RAISE your glasses to the memory of another pair of Southampton’s pubs which have long since departed from the face of the city.

As the old has made way for the new so much of the past now only remains recorded in fading photographs.

One person keen on these old images of city pubs is Dave Goddard from Nursling, an avid collector of Southampton memorabilia, who has kindly supplied Hampshire Heritage with these photographs of two old Southampton haunts from taken from his book ‘Southampton’s Lost Pubs’.

These days a car showroom now stands on the site of the Old Shirley Brewery Tap at the busy junction of Romsey Road and Winchester Road in the city.

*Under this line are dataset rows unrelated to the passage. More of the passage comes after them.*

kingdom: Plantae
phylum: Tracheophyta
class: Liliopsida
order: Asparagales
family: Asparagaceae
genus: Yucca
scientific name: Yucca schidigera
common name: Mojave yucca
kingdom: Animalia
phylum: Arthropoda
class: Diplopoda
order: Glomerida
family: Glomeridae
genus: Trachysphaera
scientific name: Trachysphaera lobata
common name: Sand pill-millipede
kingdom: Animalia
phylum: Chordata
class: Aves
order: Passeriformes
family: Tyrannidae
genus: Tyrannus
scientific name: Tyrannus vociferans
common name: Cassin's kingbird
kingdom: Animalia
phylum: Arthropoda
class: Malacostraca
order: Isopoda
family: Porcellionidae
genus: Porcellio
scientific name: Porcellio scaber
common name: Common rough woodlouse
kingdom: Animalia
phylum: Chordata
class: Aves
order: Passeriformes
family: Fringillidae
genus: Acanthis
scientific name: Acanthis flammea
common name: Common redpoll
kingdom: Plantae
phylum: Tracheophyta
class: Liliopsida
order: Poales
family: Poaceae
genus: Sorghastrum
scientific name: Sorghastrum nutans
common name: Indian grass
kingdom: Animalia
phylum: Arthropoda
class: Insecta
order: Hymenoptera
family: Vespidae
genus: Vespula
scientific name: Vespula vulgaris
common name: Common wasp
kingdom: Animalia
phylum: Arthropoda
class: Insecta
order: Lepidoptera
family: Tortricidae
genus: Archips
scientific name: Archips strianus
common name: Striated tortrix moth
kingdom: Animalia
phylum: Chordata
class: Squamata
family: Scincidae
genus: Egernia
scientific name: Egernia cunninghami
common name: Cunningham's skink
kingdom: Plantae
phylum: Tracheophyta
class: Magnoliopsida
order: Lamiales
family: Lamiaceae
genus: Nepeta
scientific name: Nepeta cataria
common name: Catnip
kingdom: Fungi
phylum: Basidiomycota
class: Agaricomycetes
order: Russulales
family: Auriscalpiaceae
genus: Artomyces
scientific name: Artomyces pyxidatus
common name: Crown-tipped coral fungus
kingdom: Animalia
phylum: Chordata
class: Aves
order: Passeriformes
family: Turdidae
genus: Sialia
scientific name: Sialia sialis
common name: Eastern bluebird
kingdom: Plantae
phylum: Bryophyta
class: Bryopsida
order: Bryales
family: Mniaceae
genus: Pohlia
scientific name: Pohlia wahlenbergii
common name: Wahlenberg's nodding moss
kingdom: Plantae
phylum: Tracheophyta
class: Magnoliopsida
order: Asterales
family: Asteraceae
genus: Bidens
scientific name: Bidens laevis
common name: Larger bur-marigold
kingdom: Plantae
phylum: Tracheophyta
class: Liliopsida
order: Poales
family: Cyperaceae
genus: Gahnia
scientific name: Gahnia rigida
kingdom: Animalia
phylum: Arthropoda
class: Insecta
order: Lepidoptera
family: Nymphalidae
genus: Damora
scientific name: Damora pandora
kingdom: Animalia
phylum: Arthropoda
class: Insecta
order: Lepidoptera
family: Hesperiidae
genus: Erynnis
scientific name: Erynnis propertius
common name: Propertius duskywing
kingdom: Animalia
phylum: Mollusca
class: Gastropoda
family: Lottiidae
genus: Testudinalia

Built in the early part of the 19th century as the tap bar for the nearby Old Shirley Brewery which then belonged to brewers Barlow and Clode, the pub was later taken over by the Winchester Brewery before closing up just before the start of the First World War after it was refused a licence and forced to cease trading.

As a result the brewery received £1,114 12s in compensation.

The Old Shirley Brewery Tap was not far from the Old Thatched House Inn in Romsey Road.

The Sawyer’s Arms that once stood in Nelson Road in the Freemantle area. Dating back to the 1850s it was destroyed by enemy bombs during a Second World War air raid in which the landlord and landlady were both killed.

After the debris of the pub was cleared away the site was used to build prefabs. According to archives one earlier landlord was fined ten shillings (50p) by local magistrates after being found guilty of being drunk in charge of a horse and cart.